05AB1E, 15 14 13 bytes

Saved a byte thanks to Emigna! Code:

µNœvyJÂïÊP}_½

Explanation:

µ               # c = 0, when c is equal to the input, print N.
 N              # Push N, the iteration variable.
  œ             # Push all permutations of N.
   vyJ    }     # For each permutation...
      Â         #   Bifurcate, which is short for duplicate and reverse.
       ï        #   Convert the seconds one to int, removing leading zeros.
        Q       #   Check if they are not equal.
         P      #   Product of the stack.
           _    # Logical not.
            ½   # Pop a value, if 1 then increase c by 1.

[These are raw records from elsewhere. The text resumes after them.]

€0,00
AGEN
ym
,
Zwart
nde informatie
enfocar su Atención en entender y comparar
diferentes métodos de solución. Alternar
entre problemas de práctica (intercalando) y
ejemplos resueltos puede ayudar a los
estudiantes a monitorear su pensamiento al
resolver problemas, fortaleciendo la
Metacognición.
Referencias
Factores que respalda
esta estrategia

Uses the CP-1252 encoding. Try it online!.

Brachylog, 19 bytes

~l<:1at.
.=pPrPl~l?

Try it online!

Takes about 17 seconds for N = 270.

Explanation

• Main predicate:

  ~l            Create a list whose length is Input.
    <           The list is strictly increasing.
     :1a        Apply predicate 1 to each element of the list.
        t.      Output is the last element of the list.
  

• Predicate 1:

  .=            Input = Output = an integer
    pPrP        A permutation P of the Output is its own reverse
        l~l?    The length of P is equal to the length of the Input
  

Pyth, 14

e.ff&_ITshT.p`

Try it here or run a Test Suite

Expansion:

e.ff&_ITshT.p`ZQ   # Auto-fill variables
 .f            Q   # Find the first input number of numbers that give truthy on ...
           .p`Z    # Take all the permutations of the current number
   f&              # Keep those that give a truthy value for both:
     _IT           # Invariance on reversing (is a palindrome)
        shT        # The integer value of the first digit (doesn't start with zero)
                   # A list with any values in it it truthy, so if any permutation matches
                   # these conditions, the number was a permutapalindrome
e                  # Take only the last number